# Styling queries



## Borvad (Sep 18, 2014)

Got a 2015 Mk3 Sline.......but browsing the internet came across these images and literally feel like they should be in the centrefold of a car mag!! lol



















Any ideas what the extra bits of kitting are and where could possibly get?


Thanks, in advance


----------



## kevin#34 (Jan 8, 2019)

there is plenty of solutions for extended sideskirts and front splitters…
Maxton, Rieger, ingonoaktuning and the like


----------



## KevC (Jul 12, 2016)

That would struggle to get over most of the speed bumps round here!


----------



## bobbybobster (Mar 6, 2021)

Damn ugly if you ask me - Looks like a snow plough on the front.


----------



## Master Jedi Alejandro (Oct 23, 2021)

Not a big fan of the splitter, but that’s a honeycomb grill. Just ordered one myself.








AUDI TT TTS MK3 2014+ ALL BLACK HONEYCOMB GRILLE - BLAK BY CT CARBON


CT Carbon are bringing this stunning Audi TTRS style honeycomb grill black made to fit the Audi TT, TTRS and TTS MK3 2014+ model, Share your pics @ct_carbon




www.ctcarbon.co


----------



## 6andy69 (Jun 7, 2010)

I like the Audi sport package front end looks better than the rear, just to expensive, but im looking to get the splitter and winglets  the interior strut brace looks great tho!


----------



## gogs (Dec 22, 2010)

I’ve never seen that sports package !


Sent from my iPhone using Tapatalk


----------



## kevin#34 (Jan 8, 2019)

the german dealer from which I bought mine, had/have several units with the whole performance kit applied, brand new (inside the show room) and used (outdoor park)


----------



## 6andy69 (Jun 7, 2010)

They look amazing, I would take the blue one all day long!

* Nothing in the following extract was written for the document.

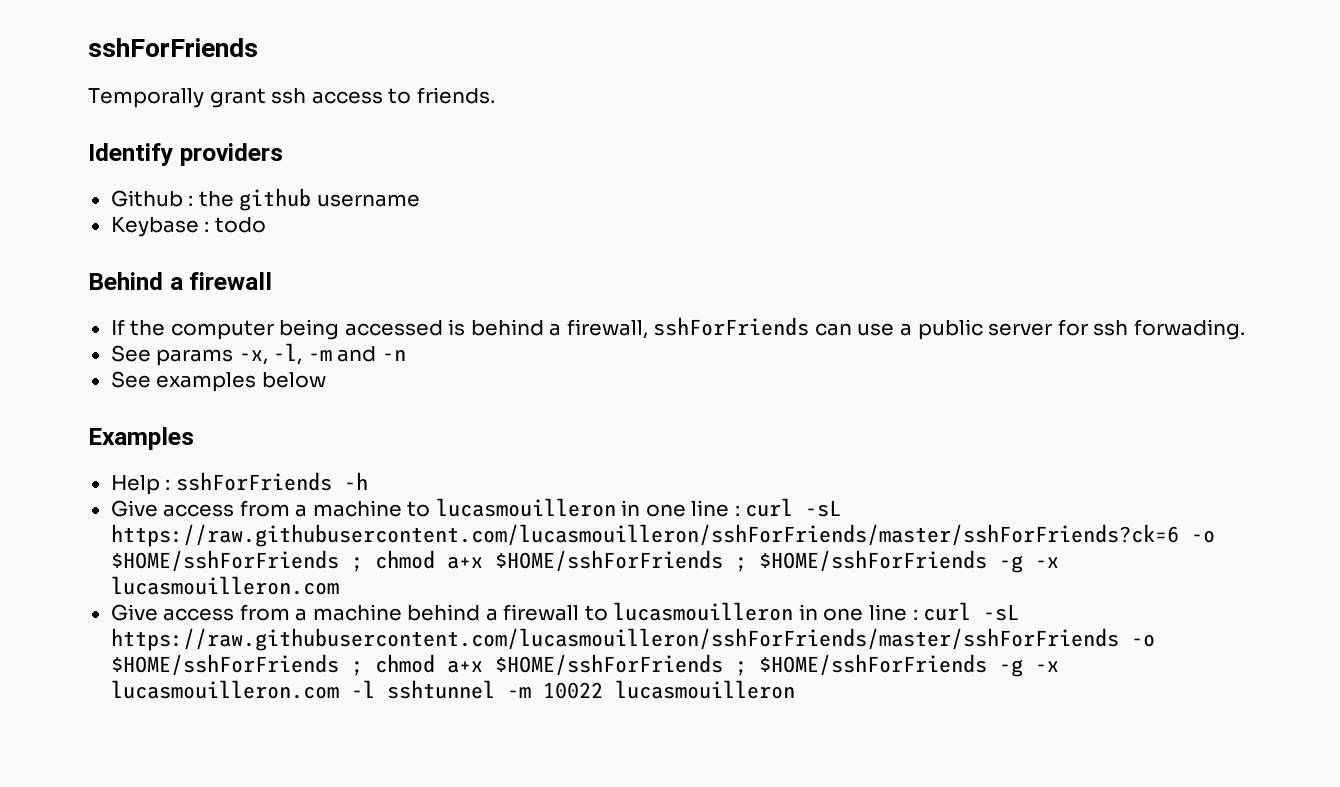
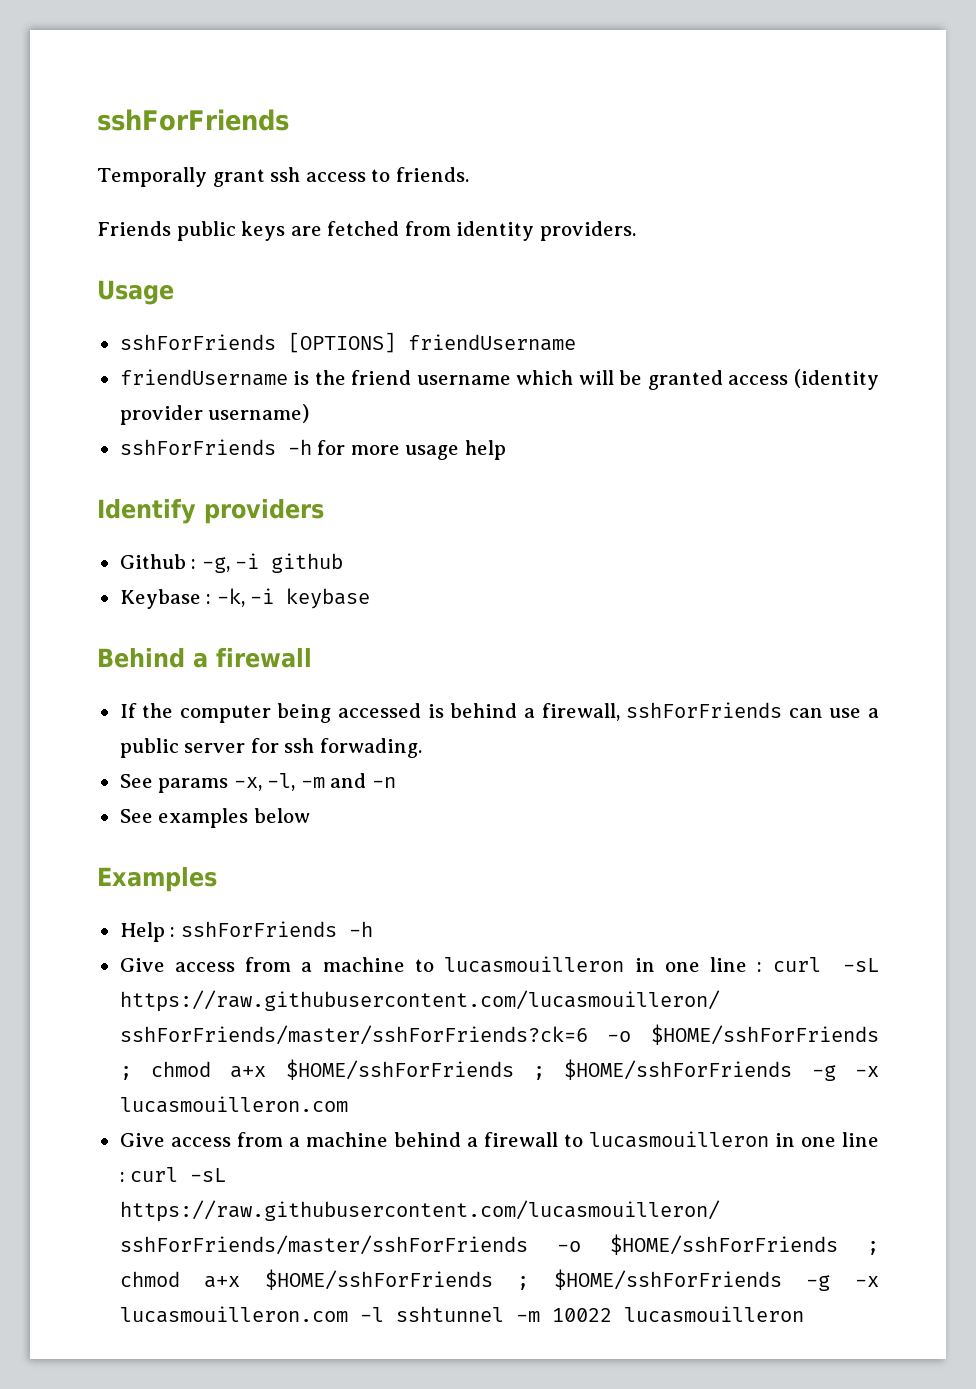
(495, 95) none -> [97,221,636,241] [97,280,174,305] [119,332,576,353] [119,369,879,390] [119,404,310,425] [119,439,506,460] // Friends public keys are fetched from identity providers. // Usage // sshForFriends [OPTIONS] friendUsername // friendUsername is the friend username which will be granted access (identity provider username) // sshForFriends -h for more usage help
[198,191,234,207] the -> [201,553,260,573] -g, -i
[316,194,420,207] username -> (344, 563) none
[214,217,266,233] todo -> [216,588,371,609] -k, -i keybase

Can you buy the parts from Audi?


----------



## kevin#34 (Jan 8, 2019)

You could still buy some performance part until last year, searching for it around the world (mainly US, but something was still available also in Europe), but now they say everything went out of stock....


----------



## Stefanos (Nov 19, 2021)

You can buy after market Audi Sport Kit from these guys in UK.



TT/TTRS Archives - Automotive Passion



You can see them fitted in this video


----------



## kevin#34 (Jan 8, 2019)

yes I know them, they sell replica performance parts


----------



## 6andy69 (Jun 7, 2010)

The carbon parts look great but cant justify the money, would prefer to have high gloss black plastic should be about half the price


----------



## kevin#34 (Jan 8, 2019)

whoever sell carbon parts for TT, prices are stellar.. 









Carbon Designz - Audi TT TTS TTRS - 8S


Exclusive Audi TT TTS TTRS - 8S interior and exterior carbon parts. Genuine Audi parts finished with OEM carbon textiles. Handmade in Germany.




carbon-designz.com


----------